### MATERIAL PROVIDED
----

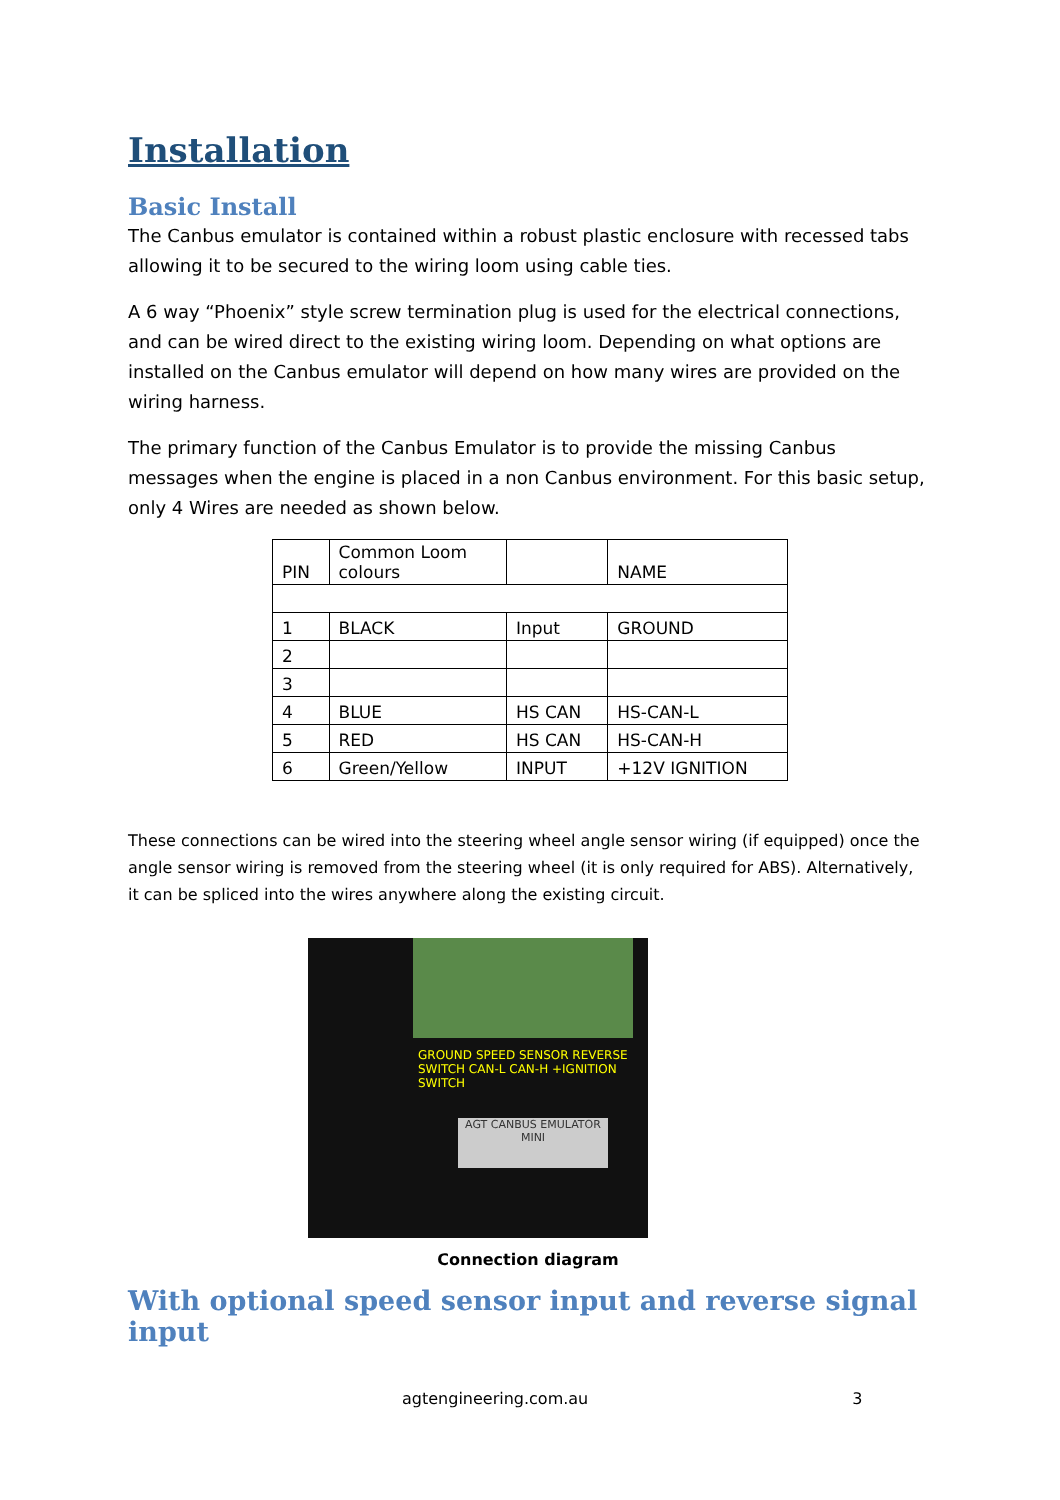Installation
Basic Install
The Canbus emulator is contained within a robust plastic enclosure with recessed tabs allowing it to be secured to the wiring loom using cable ties.
A 6 way “Phoenix” style screw termination plug is used for the electrical connections, and can be wired direct to the existing wiring loom. Depending on what options are installed on the Canbus emulator will depend on how many wires are provided on the wiring harness.
The primary function of the Canbus Emulator is to provide the missing Canbus messages when the engine is placed in a non Canbus environment. For this basic setup, only 4 Wires are needed as shown below.
| PIN | Common Loom colours | | NAME |
| 1 | BLACK | Input | GROUND |
| 2 | | | |
| 3 | | | |
| 4 | BLUE | HS CAN | HS-CAN-L |
| 5 | RED | HS CAN | HS-CAN-H |
| 6 | Green/Yellow | INPUT | +12V IGNITION |
These connections can be wired into the steering wheel angle sensor wiring (if equipped) once the angle sensor wiring is removed from the steering wheel (it is only required for ABS). Alternatively, it can be spliced into the wires anywhere along the existing circuit.
AGT CANBUS EMULATOR MINI
GROUND SPEED SENSOR REVERSE SWITCH CAN-L CAN-H +IGNITION SWITCH
Connection diagram
With optional speed sensor input and reverse signal input
agtengineering.com.au 3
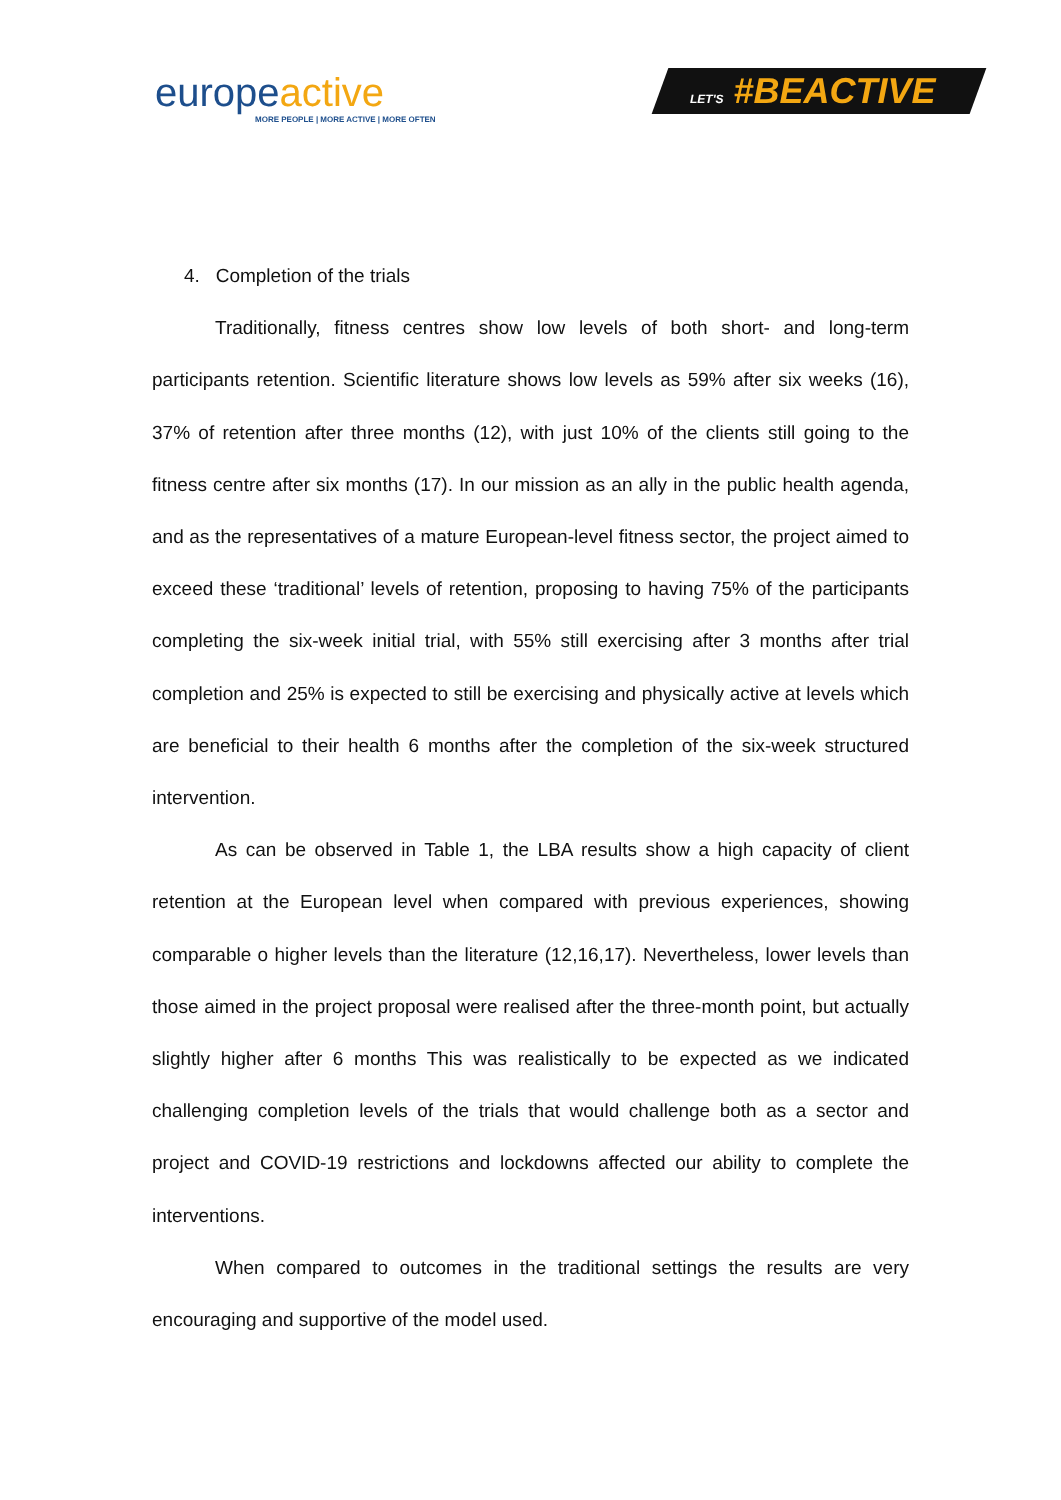europe active
MORE PEOPLE | MORE ACTIVE | MORE OFTEN
LET'S #BEACTIVE
4. Completion of the trials
Traditionally, fitness centres show low levels of both short- and long-term participants retention. Scientific literature shows low levels as 59% after six weeks (16), 37% of retention after three months (12), with just 10% of the clients still going to the fitness centre after six months (17). In our mission as an ally in the public health agenda, and as the representatives of a mature European-level fitness sector, the project aimed to exceed these ‘traditional’ levels of retention, proposing to having 75% of the participants completing the six-week initial trial, with 55% still exercising after 3 months after trial completion and 25% is expected to still be exercising and physically active at levels which are beneficial to their health 6 months after the completion of the six-week structured intervention.
As can be observed in Table 1, the LBA results show a high capacity of client retention at the European level when compared with previous experiences, showing comparable o higher levels than the literature (12,16,17). Nevertheless, lower levels than those aimed in the project proposal were realised after the three-month point, but actually slightly higher after 6 months This was realistically to be expected as we indicated challenging completion levels of the trials that would challenge both as a sector and project and COVID-19 restrictions and lockdowns affected our ability to complete the interventions.
When compared to outcomes in the traditional settings the results are very encouraging and supportive of the model used.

----

### WORK TASK
Give the tally of lines in the listing above that contain the string "wiring", with nothing besides it.

### TASK RESPONSE
3